- Task details: Rewrite every line of the material below, replacing the word "pose" with "camera" wherever it occurs and leaving everything else unchanged. Omit the pictures from your answer.

----- Data section

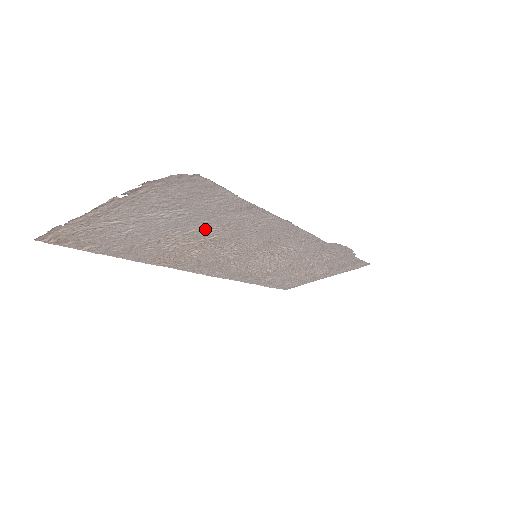
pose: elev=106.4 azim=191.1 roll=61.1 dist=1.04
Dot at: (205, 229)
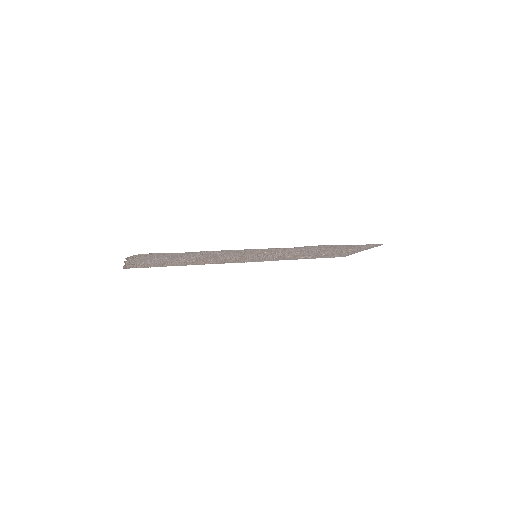
Dot at: (191, 257)
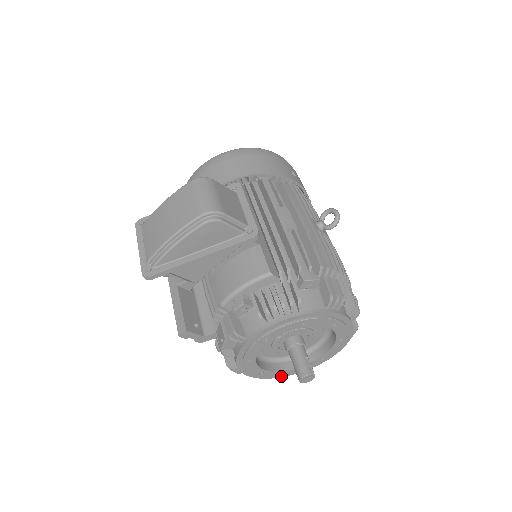
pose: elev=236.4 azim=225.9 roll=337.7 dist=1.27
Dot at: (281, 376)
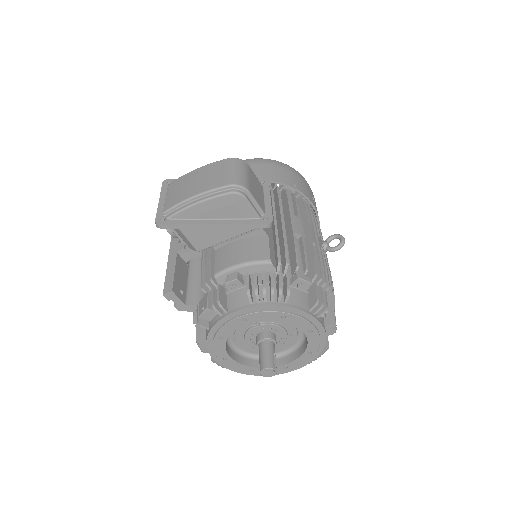
Dot at: (241, 371)
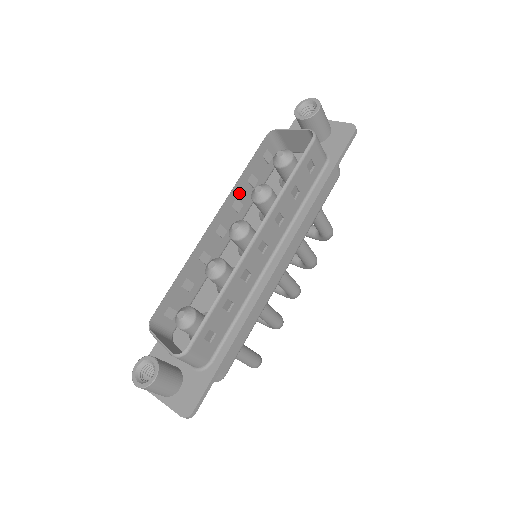
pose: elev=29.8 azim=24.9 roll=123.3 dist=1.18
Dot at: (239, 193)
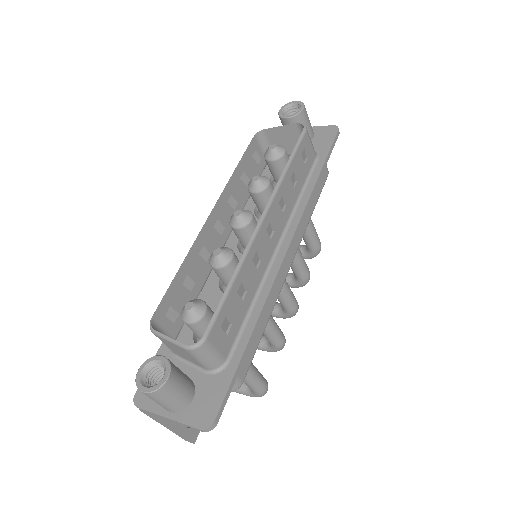
Dot at: (233, 189)
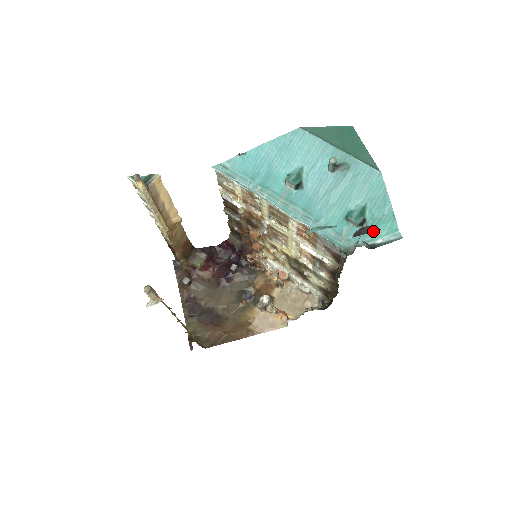
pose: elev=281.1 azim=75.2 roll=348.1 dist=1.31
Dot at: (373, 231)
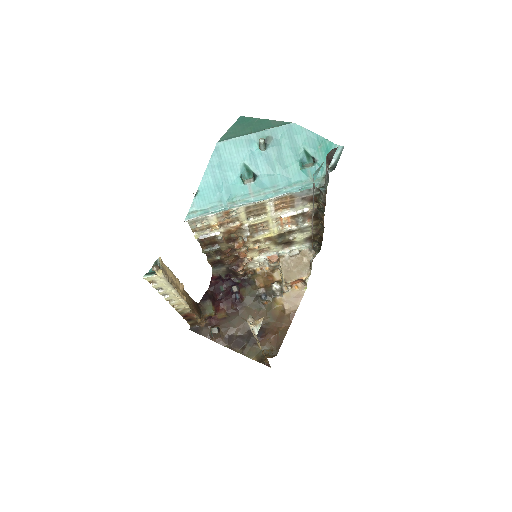
Dot at: (334, 152)
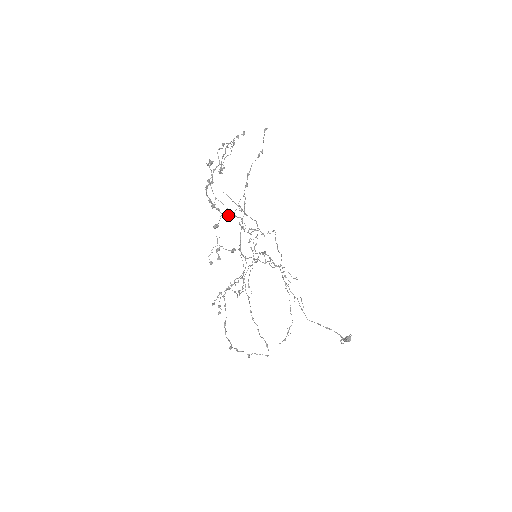
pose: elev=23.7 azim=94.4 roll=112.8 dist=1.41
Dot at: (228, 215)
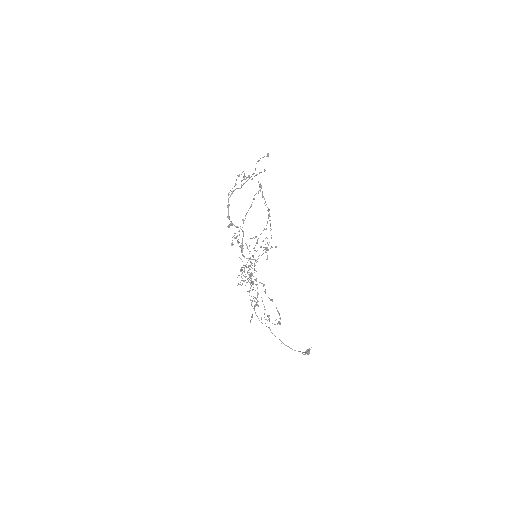
Dot at: occluded
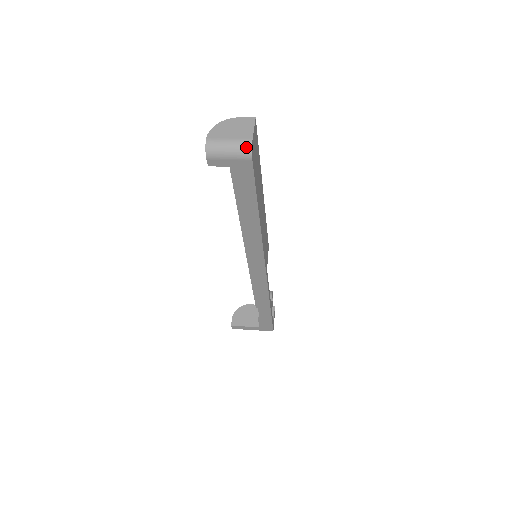
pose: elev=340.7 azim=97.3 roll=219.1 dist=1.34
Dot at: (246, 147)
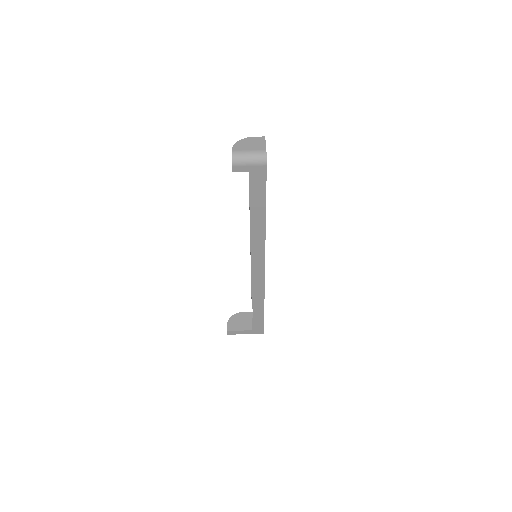
Dot at: (262, 156)
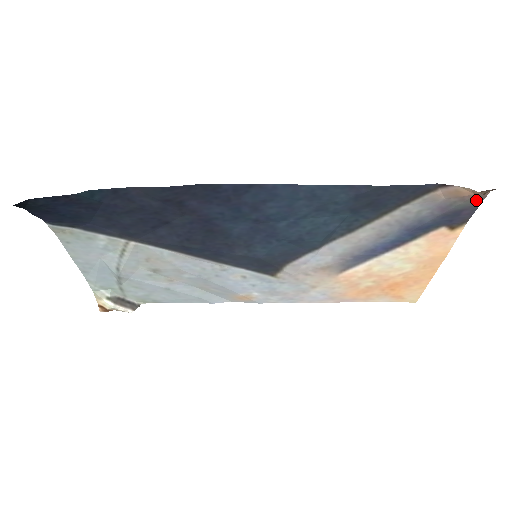
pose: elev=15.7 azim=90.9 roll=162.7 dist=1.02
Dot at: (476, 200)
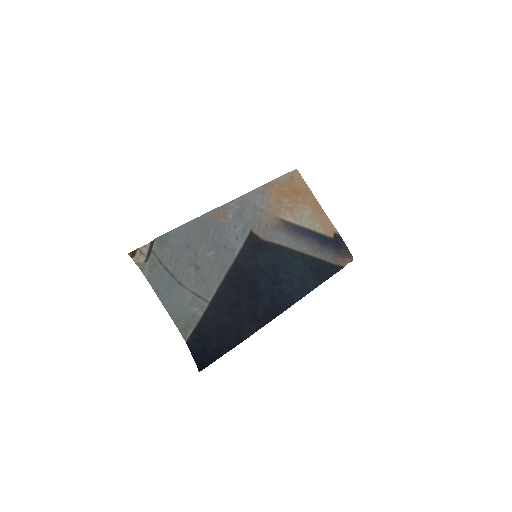
Dot at: (348, 252)
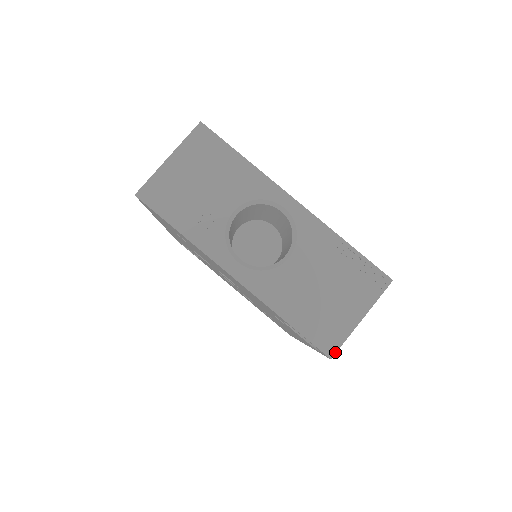
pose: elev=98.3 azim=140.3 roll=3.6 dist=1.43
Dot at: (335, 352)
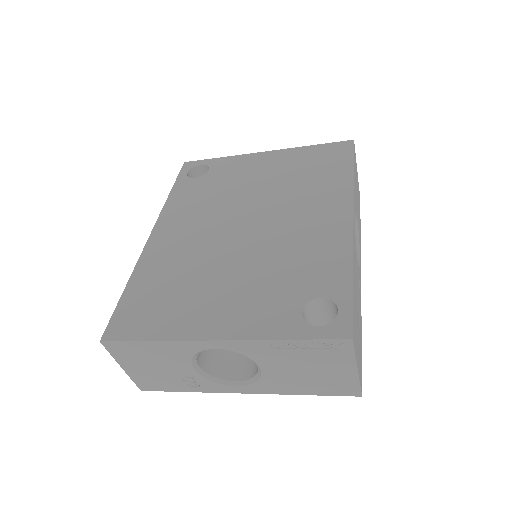
Dot at: (360, 393)
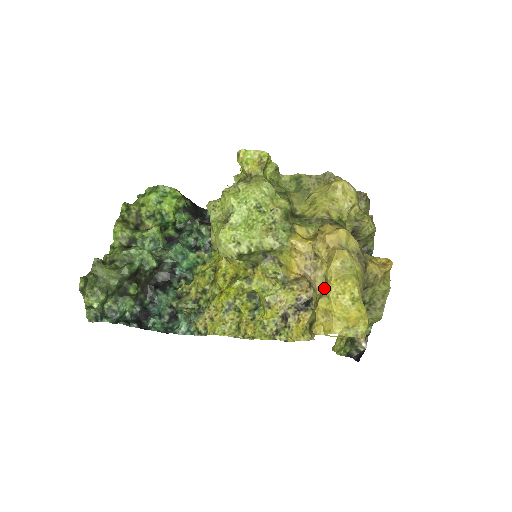
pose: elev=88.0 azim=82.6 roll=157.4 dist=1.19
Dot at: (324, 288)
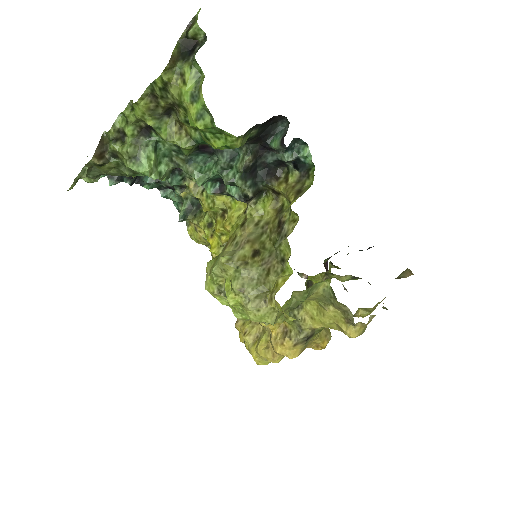
Dot at: (263, 327)
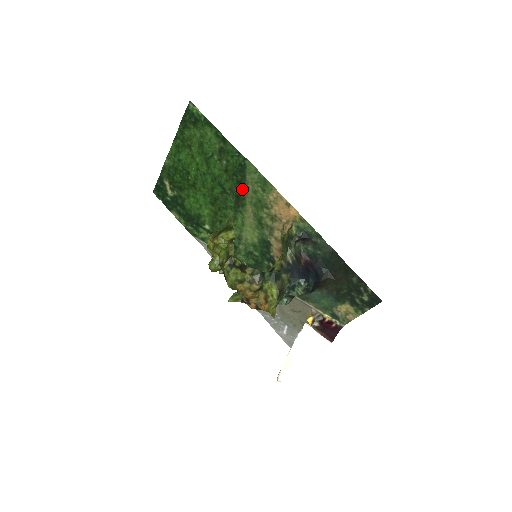
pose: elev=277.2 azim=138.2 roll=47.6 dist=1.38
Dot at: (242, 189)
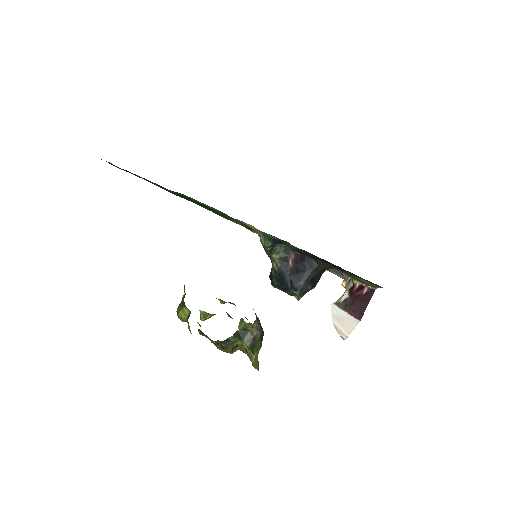
Dot at: (204, 206)
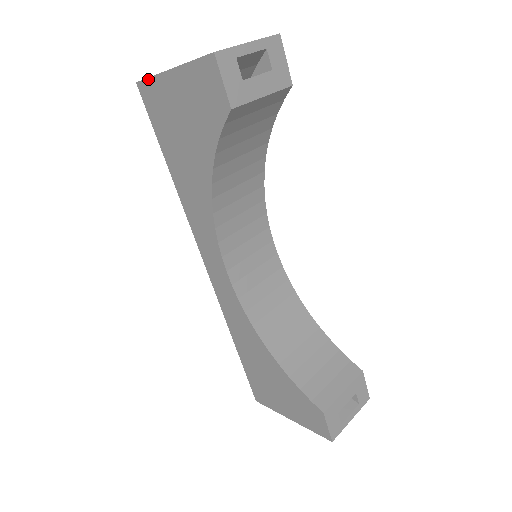
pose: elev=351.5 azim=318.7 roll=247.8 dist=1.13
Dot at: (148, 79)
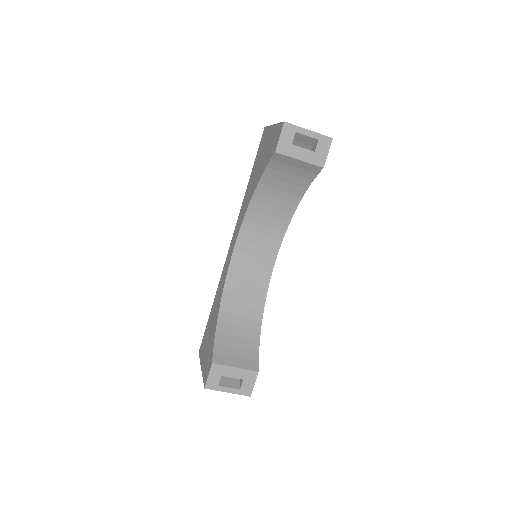
Dot at: (268, 127)
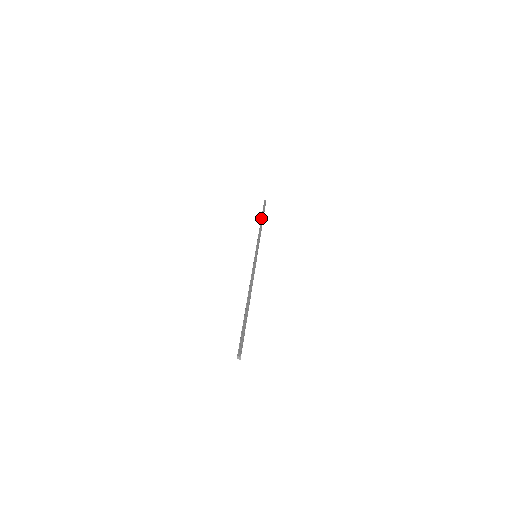
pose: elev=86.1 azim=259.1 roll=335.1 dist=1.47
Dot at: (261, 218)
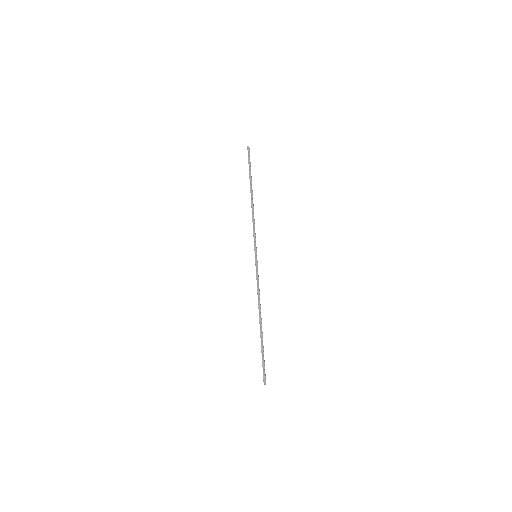
Dot at: (250, 188)
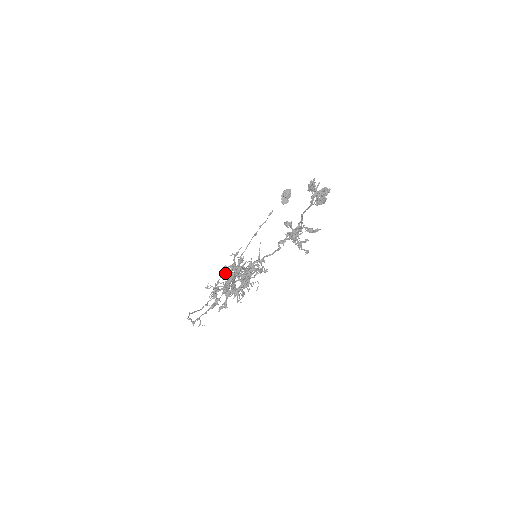
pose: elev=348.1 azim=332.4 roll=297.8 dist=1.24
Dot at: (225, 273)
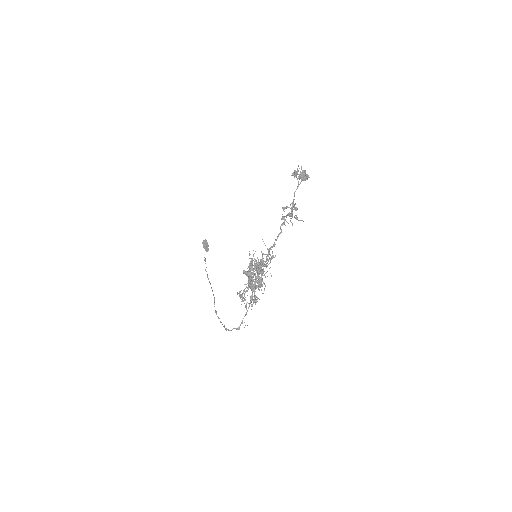
Dot at: (247, 274)
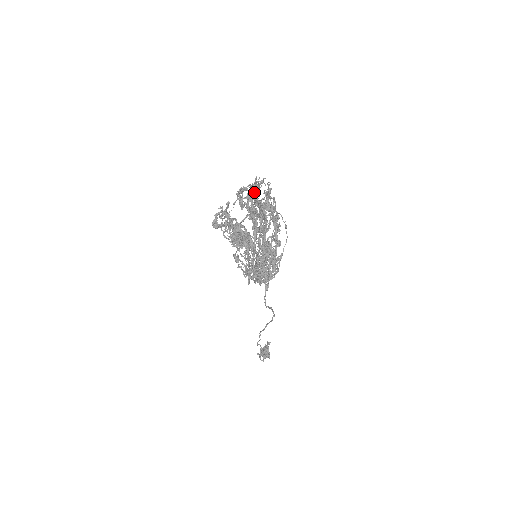
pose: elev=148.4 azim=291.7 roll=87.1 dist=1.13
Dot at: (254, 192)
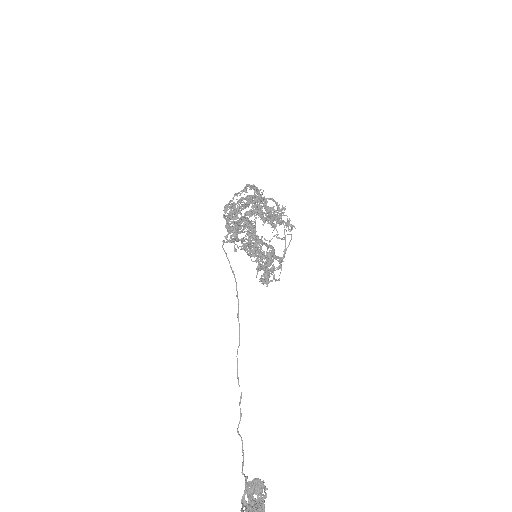
Dot at: occluded
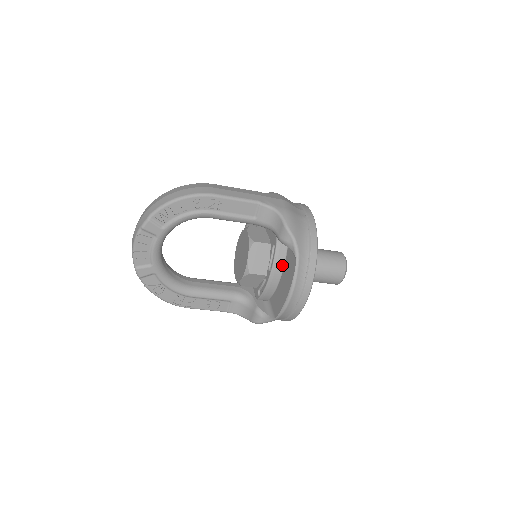
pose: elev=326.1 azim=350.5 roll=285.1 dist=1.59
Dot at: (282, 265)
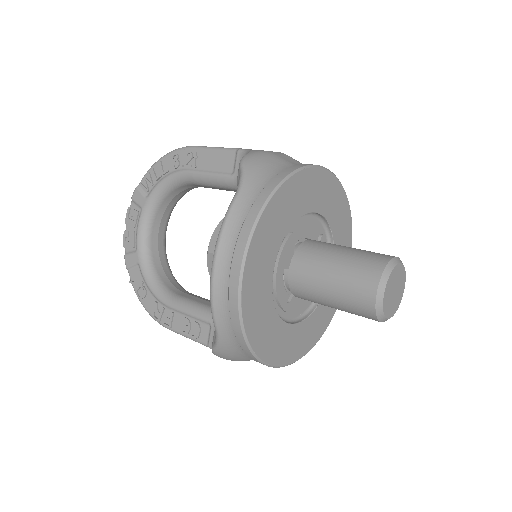
Dot at: occluded
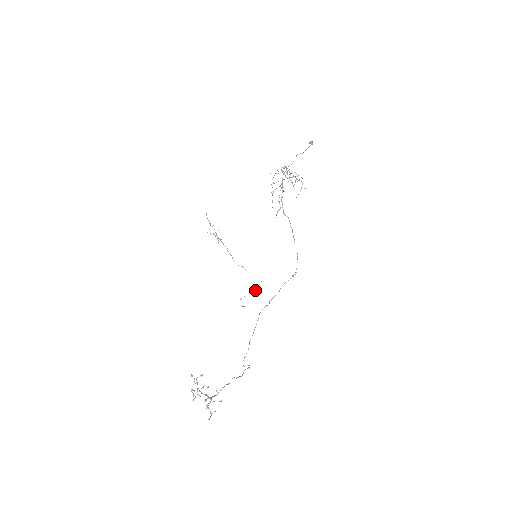
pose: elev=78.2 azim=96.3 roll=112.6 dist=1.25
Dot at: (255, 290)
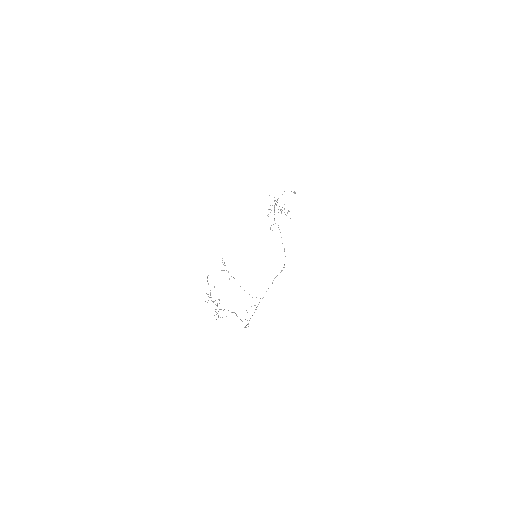
Dot at: occluded
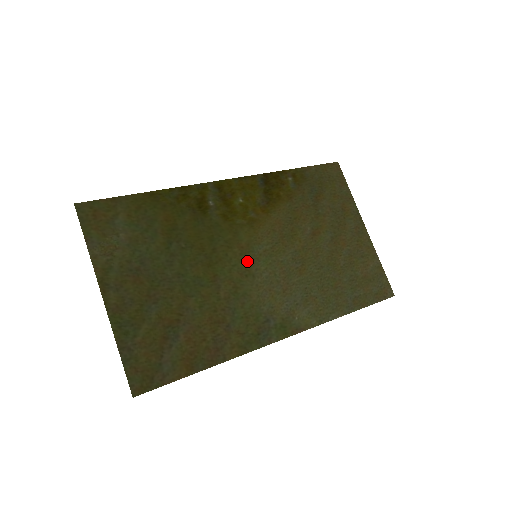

----------

- Result for this exercise:
camera: elev=106.4 azim=191.1 roll=61.1 dist=1.04
Dot at: (205, 229)
Dot at: (191, 257)
camera: elev=236.4 azim=225.9 roll=337.7 dist=1.27
Dot at: (281, 376)
Dot at: (241, 371)
camera: elev=29.8 azim=24.9 roll=123.3 dist=1.18
Dot at: (239, 193)
Dot at: (233, 189)
camera: elev=281.1 azim=75.2 roll=348.1 dist=1.31
Dot at: (373, 231)
Dot at: (334, 152)
camera: elev=23.7 azim=94.4 roll=112.8 dist=1.41
Dot at: (228, 215)
Dot at: occluded
camera: elev=340.7 azim=97.3 roll=219.1 dist=1.34
Dot at: (246, 147)
Dot at: (262, 156)
camera: elev=15.7 azim=90.9 roll=162.7 dist=1.02
Dot at: (476, 200)
Dot at: (348, 252)
camera: elev=98.3 azim=140.3 roll=3.6 dist=1.43
Dot at: (335, 352)
Dot at: (360, 393)
camera: elev=88.0 azim=82.6 roll=157.4 dist=1.19
Dot at: (324, 288)
Dot at: (263, 327)
camera: elev=277.2 azim=138.2 roll=47.6 dist=1.38
Dot at: (242, 189)
Dot at: (204, 206)
camera: elev=351.5 azim=318.7 roll=247.8 dist=1.13
Dot at: (148, 79)
Dot at: (268, 127)
camera: elev=86.1 azim=259.1 roll=335.1 dist=1.47
Dot at: (261, 218)
Dot at: (250, 188)
camera: elev=348.1 azim=332.4 roll=297.8 dist=1.24
Dot at: (225, 273)
Dot at: (247, 274)
camera: elev=148.4 azim=291.7 roll=87.1 dist=1.13
Dot at: (254, 192)
Dot at: occluded
camera: elev=326.1 azim=350.5 roll=285.1 dist=1.59
Dot at: (282, 265)
Dot at: occluded
camera: elev=78.2 azim=96.3 roll=112.6 dist=1.25
Dot at: (255, 290)
Dot at: occluded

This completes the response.